For far too long, the sacrifices and contributions of women in managing households have been overlooked. Today, the Supreme Court of India made a pivotal statement addressing this issue. The apex court emphasized that Indian men should acknowledge the significant contributions and sacrifices made by homemakers for their families.

🌟 Supreme Court’s Insight:

The remarks came from a bench comprising Justice BV Nagarathna and Justice Augustine George Masih while delivering a verdict in the case of a divorced Muslim woman.

Key Highlights:

  • A divorced Muslim woman can seek maintenance from her husband under Section 125 of the Criminal Procedure Code (CrPC).
  • The law for claiming maintenance applies to all married women, regardless of their religion.


⚖️ Emphasizing the Role of Homemakers:

The court underlined the essential role of homemakers and stressed the necessity for husbands to provide financial support to their wives. The bench suggested practical measures like maintaining joint bank accounts and sharing ATM access to ensure financial stability for women in households.


🛡️ Maintenance as a Right, Not Charity:

The Supreme Court declared that a Muslim woman is entitled to maintenance from her husband after divorce under Section 125 of the CrPC. The court clarified that maintenance is not charity but a fundamental right of married women. This right transcends religious boundaries, reinforcing principles of gender equality and economic security for all married women.

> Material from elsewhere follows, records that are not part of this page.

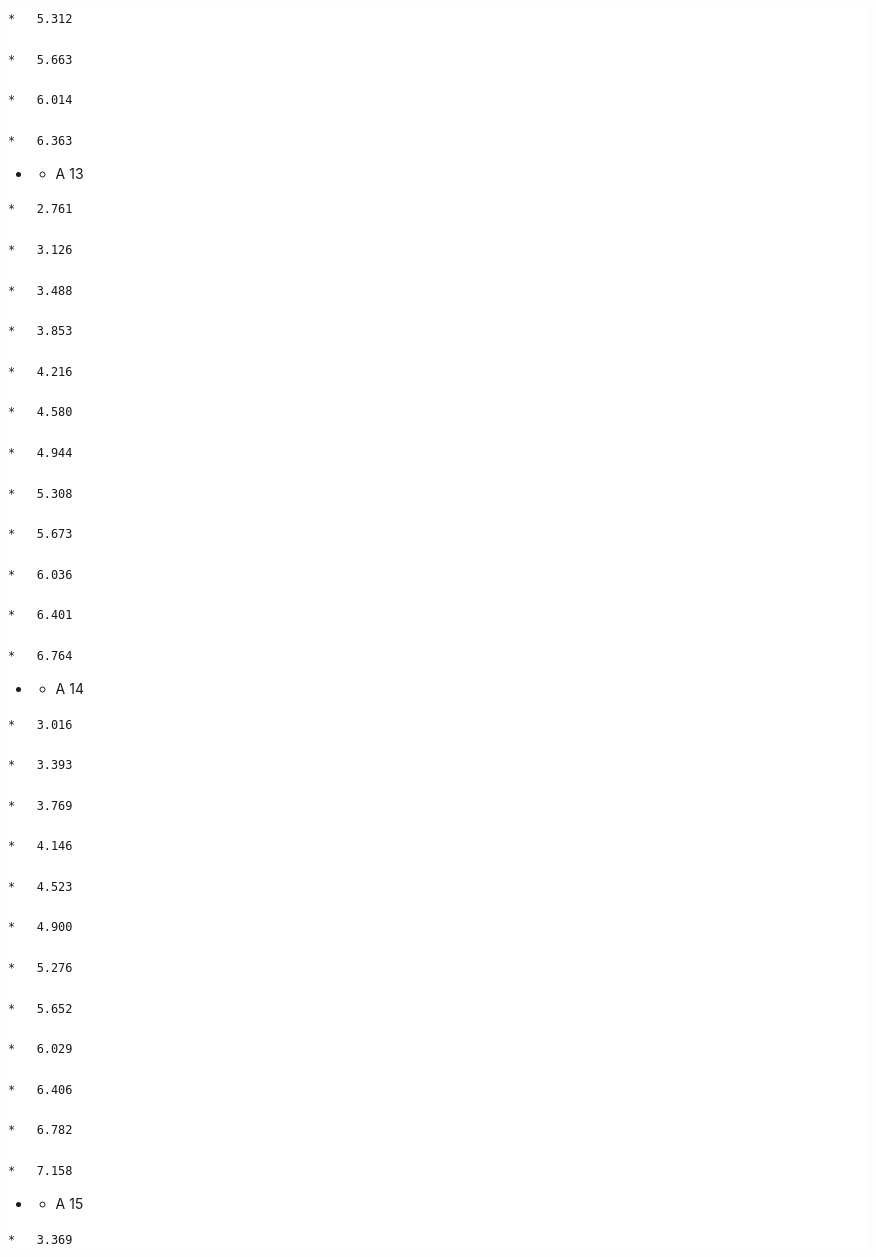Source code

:     *   5.312

    *   5.663

    *   6.014

    *   6.363


*    *   A 13

    *   2.761

    *   3.126

    *   3.488

    *   3.853

    *   4.216

    *   4.580

    *   4.944

    *   5.308

    *   5.673

    *   6.036

    *   6.401

    *   6.764


*    *   A 14

    *   3.016

    *   3.393

    *   3.769

    *   4.146

    *   4.523

    *   4.900

    *   5.276

    *   5.652

    *   6.029

    *   6.406

    *   6.782

    *   7.158


*    *   A 15

    *   3.369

💼 Section 125 CrPC Explained:

Section 125 broadly states that a person with sufficient means cannot refuse to support his wife, children, or parents. This landmark decision came in response to a petition by Mohammad Abdul Samad, who was directed by a family court to pay his divorced wife a monthly allowance of ₹20,000. Samad challenged this directive in the Telangana High Court, which reduced the amount to ₹10,000. Subsequently, he approached the Supreme Court.


⚖️ Arguments and Counterarguments:

Samad’s lawyer argued that divorced Muslim women could seek relief under the Muslim Women (Protection of Rights on Divorce) Act, 1986, which they claimed superseded Section 125 CrPC. However, Amicus Curiae Gaurav Agarwal contended that personal laws do not negate a woman’s right to relief under the gender-neutral CrPC.